◆ The task ◆
Nothing but the lines from the first line of the records through the line with "Child Care Access" should be output, exactly as written and free of pictures.

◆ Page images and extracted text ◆

────────

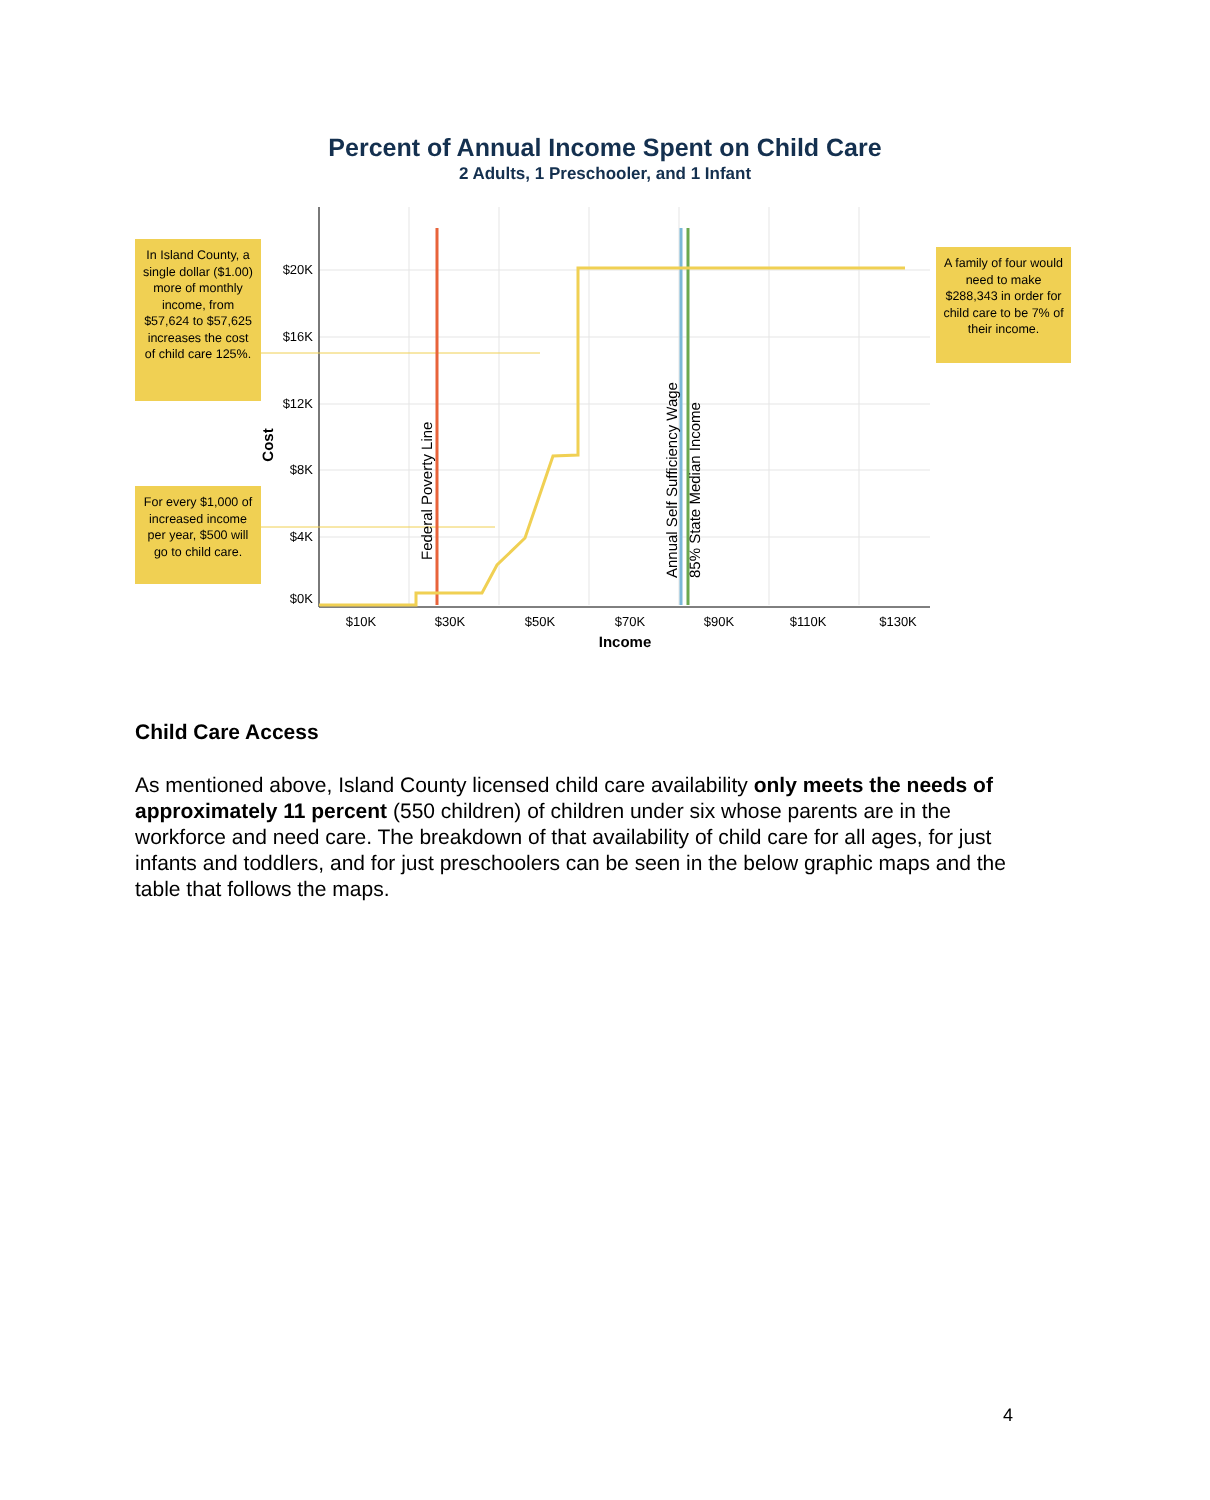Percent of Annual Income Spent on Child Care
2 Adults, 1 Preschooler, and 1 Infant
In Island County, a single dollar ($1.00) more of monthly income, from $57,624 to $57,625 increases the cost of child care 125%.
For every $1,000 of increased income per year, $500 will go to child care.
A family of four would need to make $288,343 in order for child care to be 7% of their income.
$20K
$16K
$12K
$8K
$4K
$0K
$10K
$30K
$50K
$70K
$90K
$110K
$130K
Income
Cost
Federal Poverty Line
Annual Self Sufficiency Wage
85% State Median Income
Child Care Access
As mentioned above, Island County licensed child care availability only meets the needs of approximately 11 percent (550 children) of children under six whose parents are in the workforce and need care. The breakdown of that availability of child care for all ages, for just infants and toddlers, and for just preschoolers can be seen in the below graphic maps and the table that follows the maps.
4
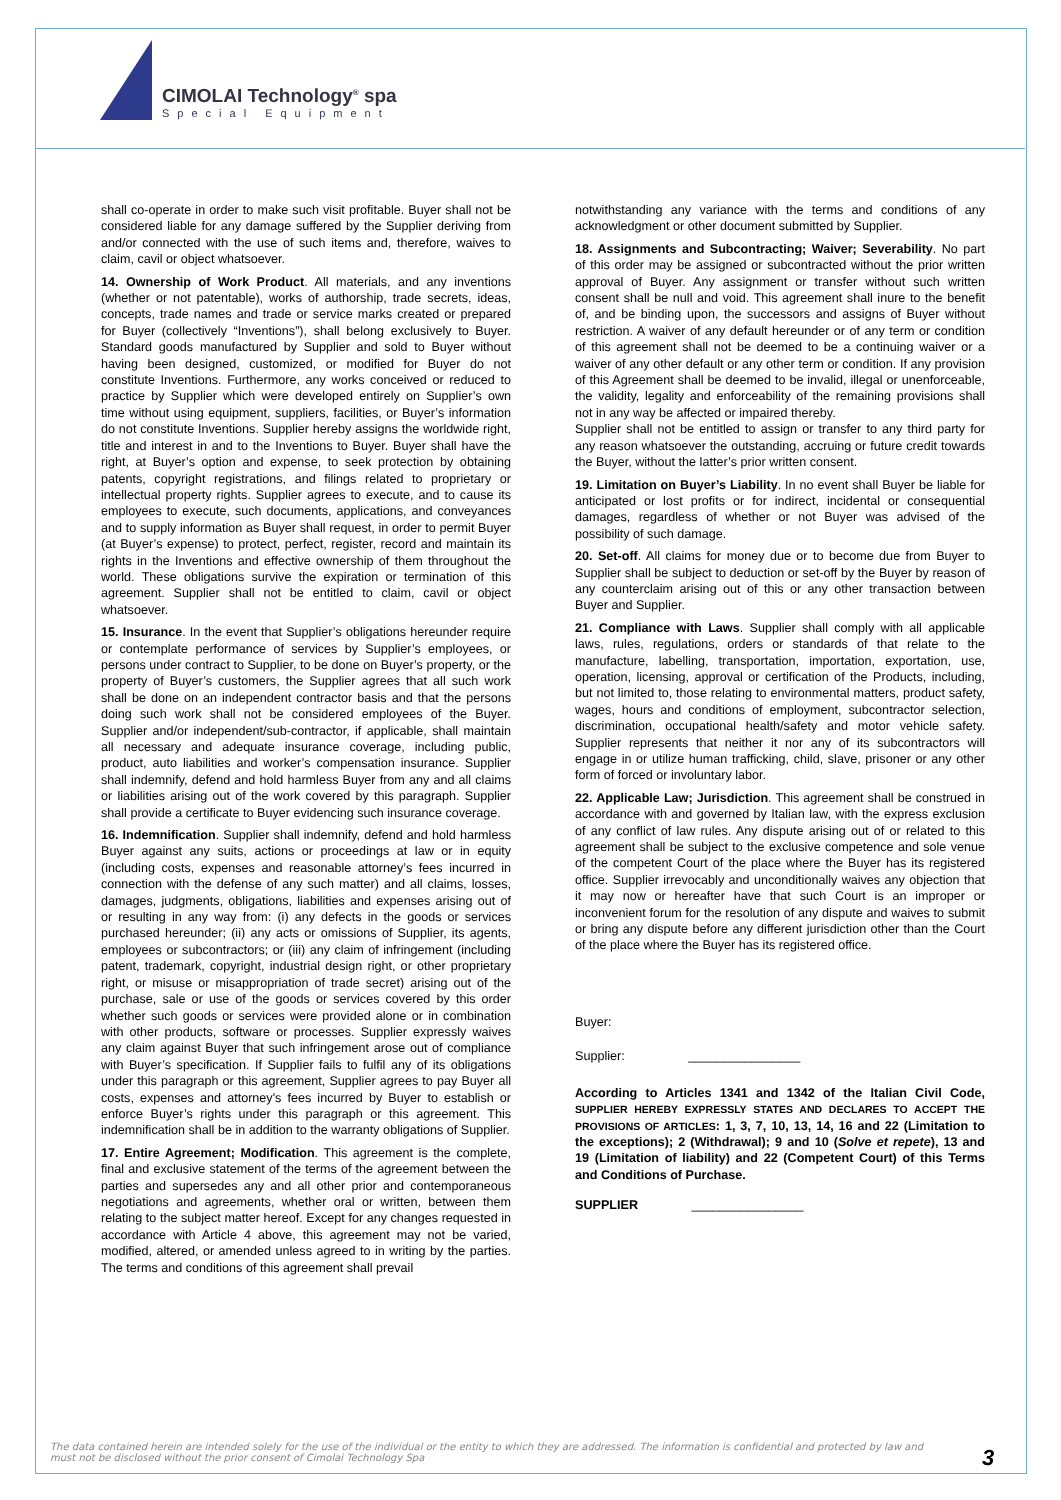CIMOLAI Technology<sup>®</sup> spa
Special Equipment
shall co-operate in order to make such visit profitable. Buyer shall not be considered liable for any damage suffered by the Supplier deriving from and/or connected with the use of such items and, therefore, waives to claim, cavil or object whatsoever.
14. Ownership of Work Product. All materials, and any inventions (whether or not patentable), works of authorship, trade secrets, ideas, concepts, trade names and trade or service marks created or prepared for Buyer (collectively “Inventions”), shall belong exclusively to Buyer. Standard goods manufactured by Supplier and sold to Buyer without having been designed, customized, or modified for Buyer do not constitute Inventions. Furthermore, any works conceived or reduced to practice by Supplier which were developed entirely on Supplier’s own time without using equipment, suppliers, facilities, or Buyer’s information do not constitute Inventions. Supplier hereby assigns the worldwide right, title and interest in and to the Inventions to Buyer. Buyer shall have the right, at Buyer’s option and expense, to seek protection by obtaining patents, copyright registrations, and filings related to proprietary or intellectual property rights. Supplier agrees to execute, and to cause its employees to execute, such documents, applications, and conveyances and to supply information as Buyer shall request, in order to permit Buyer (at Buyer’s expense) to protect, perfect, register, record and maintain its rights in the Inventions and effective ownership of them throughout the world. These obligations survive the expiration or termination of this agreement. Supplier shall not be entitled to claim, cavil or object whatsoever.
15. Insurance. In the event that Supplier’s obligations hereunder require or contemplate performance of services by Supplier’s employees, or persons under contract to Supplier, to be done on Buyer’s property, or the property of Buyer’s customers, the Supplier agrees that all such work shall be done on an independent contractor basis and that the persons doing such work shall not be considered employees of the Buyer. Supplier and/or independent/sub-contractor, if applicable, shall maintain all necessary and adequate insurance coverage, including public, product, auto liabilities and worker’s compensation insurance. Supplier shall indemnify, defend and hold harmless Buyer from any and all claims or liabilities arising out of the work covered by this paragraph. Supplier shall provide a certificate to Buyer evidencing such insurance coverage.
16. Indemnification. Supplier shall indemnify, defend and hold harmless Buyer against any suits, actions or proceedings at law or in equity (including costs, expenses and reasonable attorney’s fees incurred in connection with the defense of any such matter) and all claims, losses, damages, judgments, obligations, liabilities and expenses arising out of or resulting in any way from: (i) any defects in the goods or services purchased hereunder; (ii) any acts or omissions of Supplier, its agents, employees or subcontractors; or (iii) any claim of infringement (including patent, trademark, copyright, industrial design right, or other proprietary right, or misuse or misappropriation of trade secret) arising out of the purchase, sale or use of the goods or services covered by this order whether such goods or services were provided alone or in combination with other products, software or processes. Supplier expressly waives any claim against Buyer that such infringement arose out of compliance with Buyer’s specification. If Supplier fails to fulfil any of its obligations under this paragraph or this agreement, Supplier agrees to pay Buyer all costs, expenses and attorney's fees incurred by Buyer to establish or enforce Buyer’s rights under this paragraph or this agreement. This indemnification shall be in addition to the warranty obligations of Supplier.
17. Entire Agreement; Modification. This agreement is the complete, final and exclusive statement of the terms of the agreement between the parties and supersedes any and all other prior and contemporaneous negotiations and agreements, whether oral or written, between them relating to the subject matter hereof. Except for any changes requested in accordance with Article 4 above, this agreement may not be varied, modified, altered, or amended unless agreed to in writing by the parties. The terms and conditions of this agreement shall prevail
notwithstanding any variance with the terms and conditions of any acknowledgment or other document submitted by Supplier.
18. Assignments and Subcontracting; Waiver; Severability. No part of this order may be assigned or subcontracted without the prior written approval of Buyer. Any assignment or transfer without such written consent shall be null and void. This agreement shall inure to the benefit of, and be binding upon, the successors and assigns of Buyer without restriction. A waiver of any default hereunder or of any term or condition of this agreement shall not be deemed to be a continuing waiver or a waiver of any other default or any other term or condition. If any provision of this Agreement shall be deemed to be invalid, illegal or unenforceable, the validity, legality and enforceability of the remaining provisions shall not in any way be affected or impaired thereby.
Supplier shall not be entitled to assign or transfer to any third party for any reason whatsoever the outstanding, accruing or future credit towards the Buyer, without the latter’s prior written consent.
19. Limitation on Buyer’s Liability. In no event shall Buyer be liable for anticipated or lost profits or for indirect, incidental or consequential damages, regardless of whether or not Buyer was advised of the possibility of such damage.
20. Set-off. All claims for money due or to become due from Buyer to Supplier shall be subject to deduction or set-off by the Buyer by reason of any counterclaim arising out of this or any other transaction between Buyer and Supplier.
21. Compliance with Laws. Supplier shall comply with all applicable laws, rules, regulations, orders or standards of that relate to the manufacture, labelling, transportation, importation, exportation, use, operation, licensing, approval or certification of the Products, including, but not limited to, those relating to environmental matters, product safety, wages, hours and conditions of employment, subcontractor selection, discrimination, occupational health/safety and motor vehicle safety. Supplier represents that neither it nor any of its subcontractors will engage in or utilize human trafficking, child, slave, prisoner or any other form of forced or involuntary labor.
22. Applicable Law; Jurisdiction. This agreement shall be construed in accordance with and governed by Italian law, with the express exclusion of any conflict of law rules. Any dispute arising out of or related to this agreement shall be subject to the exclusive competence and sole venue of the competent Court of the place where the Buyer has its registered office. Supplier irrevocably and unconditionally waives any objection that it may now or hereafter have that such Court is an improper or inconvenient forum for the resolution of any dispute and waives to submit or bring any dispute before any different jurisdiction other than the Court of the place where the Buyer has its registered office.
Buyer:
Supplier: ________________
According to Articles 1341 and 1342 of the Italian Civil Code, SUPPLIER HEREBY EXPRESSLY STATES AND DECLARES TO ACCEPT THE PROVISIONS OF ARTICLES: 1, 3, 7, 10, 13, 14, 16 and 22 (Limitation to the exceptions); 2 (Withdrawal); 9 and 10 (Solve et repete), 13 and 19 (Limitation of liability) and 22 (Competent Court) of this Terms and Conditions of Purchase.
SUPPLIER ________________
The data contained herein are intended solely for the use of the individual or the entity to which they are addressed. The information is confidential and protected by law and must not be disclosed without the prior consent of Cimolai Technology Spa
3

────────

◆ Task output ◆
Percent of Annual Income Spent on Child Care
2 Adults, 1 Preschooler, and 1 Infant
In Island County, a single dollar ($1.00) more of monthly income, from $57,624 to $57,625 increases the cost of child care 125%.
For every $1,000 of increased income per year, $500 will go to child care.
A family of four would need to make $288,343 in order for child care to be 7% of their income.
$20K
$16K
$12K
$8K
$4K
$0K
$10K
$30K
$50K
$70K
$90K
$110K
$130K
Income
Cost
Federal Poverty Line
Annual Self Sufficiency Wage
85% State Median Income
Child Care Access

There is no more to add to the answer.